I thought we should have a seperate thread to talk about GPU3.

The GPU3 client is available here.

I have been pleased with my results with it. So far, I've only seen 610 point work units on the core, and they get about 5500PPD on my 8800GTS (as opposed to about 6000 with a 353 point unit), and 4100 on my 9600GSO (about 4400 with 353 point units). The temperature on my 8800GTS dropped from 71c-72c with the GPU2 core to 63-65c with the GPU3 core, and these are both "hot day" measurements. On a "cold day" I got about 65c-66c with the GPU2 core. These temps were all measured on the stock cooler set to 70% fan speed. I can't measure temps on my 9600GSO without Rivatuner (it's the ASUS model), and I don't use Rivatuner, so temps are unknown.

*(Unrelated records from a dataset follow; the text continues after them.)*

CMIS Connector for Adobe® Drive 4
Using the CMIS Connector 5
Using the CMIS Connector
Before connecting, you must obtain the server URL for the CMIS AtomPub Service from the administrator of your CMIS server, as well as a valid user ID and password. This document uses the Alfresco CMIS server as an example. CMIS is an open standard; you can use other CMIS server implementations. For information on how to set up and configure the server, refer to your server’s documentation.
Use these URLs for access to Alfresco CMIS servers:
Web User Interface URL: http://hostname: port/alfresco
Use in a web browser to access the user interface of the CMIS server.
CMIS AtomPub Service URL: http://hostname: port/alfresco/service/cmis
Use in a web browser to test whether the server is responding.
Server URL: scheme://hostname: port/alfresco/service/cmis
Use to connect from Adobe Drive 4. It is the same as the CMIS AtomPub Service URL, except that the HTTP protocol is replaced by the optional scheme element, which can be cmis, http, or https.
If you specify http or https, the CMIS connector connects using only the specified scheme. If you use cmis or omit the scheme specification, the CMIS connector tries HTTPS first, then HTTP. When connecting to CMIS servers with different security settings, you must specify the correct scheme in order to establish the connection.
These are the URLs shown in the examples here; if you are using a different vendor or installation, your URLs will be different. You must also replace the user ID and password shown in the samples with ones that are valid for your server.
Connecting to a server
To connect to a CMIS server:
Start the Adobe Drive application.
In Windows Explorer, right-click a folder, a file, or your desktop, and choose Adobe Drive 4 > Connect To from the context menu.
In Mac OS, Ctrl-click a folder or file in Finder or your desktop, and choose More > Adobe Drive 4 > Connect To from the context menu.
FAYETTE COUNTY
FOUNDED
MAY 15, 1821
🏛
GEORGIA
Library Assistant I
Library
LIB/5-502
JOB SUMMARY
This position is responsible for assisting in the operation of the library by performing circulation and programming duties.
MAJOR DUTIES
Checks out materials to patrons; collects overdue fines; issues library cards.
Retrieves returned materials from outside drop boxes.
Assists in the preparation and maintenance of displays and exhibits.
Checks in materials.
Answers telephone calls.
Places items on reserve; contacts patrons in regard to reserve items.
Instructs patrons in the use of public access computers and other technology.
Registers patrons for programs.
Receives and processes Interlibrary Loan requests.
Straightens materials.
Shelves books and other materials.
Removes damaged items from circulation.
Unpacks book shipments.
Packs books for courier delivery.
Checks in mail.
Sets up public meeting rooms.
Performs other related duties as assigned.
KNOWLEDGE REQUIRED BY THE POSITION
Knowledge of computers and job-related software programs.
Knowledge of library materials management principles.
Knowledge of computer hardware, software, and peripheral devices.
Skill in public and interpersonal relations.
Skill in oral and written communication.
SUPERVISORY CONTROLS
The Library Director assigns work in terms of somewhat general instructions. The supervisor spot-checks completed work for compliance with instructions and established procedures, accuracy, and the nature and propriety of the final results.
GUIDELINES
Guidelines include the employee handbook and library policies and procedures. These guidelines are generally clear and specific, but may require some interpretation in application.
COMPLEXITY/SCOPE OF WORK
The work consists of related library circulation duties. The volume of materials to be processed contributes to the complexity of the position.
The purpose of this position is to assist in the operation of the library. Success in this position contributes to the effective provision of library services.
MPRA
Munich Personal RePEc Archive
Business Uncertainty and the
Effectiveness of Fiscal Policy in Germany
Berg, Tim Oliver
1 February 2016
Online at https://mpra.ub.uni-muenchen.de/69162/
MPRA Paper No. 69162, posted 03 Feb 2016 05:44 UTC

In my opinion, I'm happy to see a pretty good temp drop for a measley 500ppd on my 8800GTS, espically since it's in my bedroom, which is rather small.

I would like to request that you report before and after values for temperatures and PPD, should you decide to switch.


----------



## NastyHabits (May 29, 2010)

Very strange.  On my GTS 250 I see very little difference.  Working on a 548 I get the exact same temps, my PPD is down about 50 with GPU3, and my memory usage on the card is up 23 mb.


----------



## Bo$$ (May 29, 2010)

hat said:


> I thought we should have a seperate thread to talk about GPU3.
> 
> The GPU3 client is available here.
> 
> ...




it is only recommended for GTX470-80 users, no benefits for older cards


----------



## hat (May 29, 2010)

Did you read my post? I'm seeing a lot lower temps.


----------